BEGIN Exercise data

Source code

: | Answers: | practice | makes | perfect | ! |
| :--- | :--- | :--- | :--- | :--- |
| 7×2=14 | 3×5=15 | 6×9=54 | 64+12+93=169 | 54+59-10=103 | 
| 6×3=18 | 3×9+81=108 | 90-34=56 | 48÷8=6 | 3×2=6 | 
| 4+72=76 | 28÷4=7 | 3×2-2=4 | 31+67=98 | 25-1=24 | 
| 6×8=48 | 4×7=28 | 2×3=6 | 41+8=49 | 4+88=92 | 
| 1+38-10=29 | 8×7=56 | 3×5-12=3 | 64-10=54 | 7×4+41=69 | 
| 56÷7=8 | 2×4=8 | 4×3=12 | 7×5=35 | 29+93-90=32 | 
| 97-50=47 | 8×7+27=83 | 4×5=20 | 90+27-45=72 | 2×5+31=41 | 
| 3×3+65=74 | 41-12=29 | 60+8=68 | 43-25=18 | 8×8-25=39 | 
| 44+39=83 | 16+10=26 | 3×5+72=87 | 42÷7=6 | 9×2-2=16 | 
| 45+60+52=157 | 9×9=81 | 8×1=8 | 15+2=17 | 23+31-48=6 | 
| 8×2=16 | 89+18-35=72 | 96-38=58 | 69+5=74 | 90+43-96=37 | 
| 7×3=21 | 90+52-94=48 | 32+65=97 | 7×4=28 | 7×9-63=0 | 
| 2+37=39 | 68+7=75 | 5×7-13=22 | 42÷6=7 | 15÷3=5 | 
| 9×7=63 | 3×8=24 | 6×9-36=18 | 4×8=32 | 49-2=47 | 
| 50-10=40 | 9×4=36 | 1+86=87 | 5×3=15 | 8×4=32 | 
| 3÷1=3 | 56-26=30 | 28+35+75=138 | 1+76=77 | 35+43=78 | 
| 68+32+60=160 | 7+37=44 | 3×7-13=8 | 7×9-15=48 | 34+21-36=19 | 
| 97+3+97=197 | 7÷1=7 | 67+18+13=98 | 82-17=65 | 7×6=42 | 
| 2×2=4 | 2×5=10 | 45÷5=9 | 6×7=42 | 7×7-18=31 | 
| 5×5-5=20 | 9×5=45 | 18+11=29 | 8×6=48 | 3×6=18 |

END Exercise data

Task:
Reproduce each entry above line for line, with no changes.

Response:
Source code

: | Answers: | practice | makes | perfect | ! |
| :--- | :--- | :--- | :--- | :--- |
| 7×2=14 | 3×5=15 | 6×9=54 | 64+12+93=169 | 54+59-10=103 | 
| 6×3=18 | 3×9+81=108 | 90-34=56 | 48÷8=6 | 3×2=6 | 
| 4+72=76 | 28÷4=7 | 3×2-2=4 | 31+67=98 | 25-1=24 | 
| 6×8=48 | 4×7=28 | 2×3=6 | 41+8=49 | 4+88=92 | 
| 1+38-10=29 | 8×7=56 | 3×5-12=3 | 64-10=54 | 7×4+41=69 | 
| 56÷7=8 | 2×4=8 | 4×3=12 | 7×5=35 | 29+93-90=32 | 
| 97-50=47 | 8×7+27=83 | 4×5=20 | 90+27-45=72 | 2×5+31=41 | 
| 3×3+65=74 | 41-12=29 | 60+8=68 | 43-25=18 | 8×8-25=39 | 
| 44+39=83 | 16+10=26 | 3×5+72=87 | 42÷7=6 | 9×2-2=16 | 
| 45+60+52=157 | 9×9=81 | 8×1=8 | 15+2=17 | 23+31-48=6 | 
| 8×2=16 | 89+18-35=72 | 96-38=58 | 69+5=74 | 90+43-96=37 | 
| 7×3=21 | 90+52-94=48 | 32+65=97 | 7×4=28 | 7×9-63=0 | 
| 2+37=39 | 68+7=75 | 5×7-13=22 | 42÷6=7 | 15÷3=5 | 
| 9×7=63 | 3×8=24 | 6×9-36=18 | 4×8=32 | 49-2=47 | 
| 50-10=40 | 9×4=36 | 1+86=87 | 5×3=15 | 8×4=32 | 
| 3÷1=3 | 56-26=30 | 28+35+75=138 | 1+76=77 | 35+43=78 | 
| 68+32+60=160 | 7+37=44 | 3×7-13=8 | 7×9-15=48 | 34+21-36=19 | 
| 97+3+97=197 | 7÷1=7 | 67+18+13=98 | 82-17=65 | 7×6=42 | 
| 2×2=4 | 2×5=10 | 45÷5=9 | 6×7=42 | 7×7-18=31 | 
| 5×5-5=20 | 9×5=45 | 18+11=29 | 8×6=48 | 3×6=18 |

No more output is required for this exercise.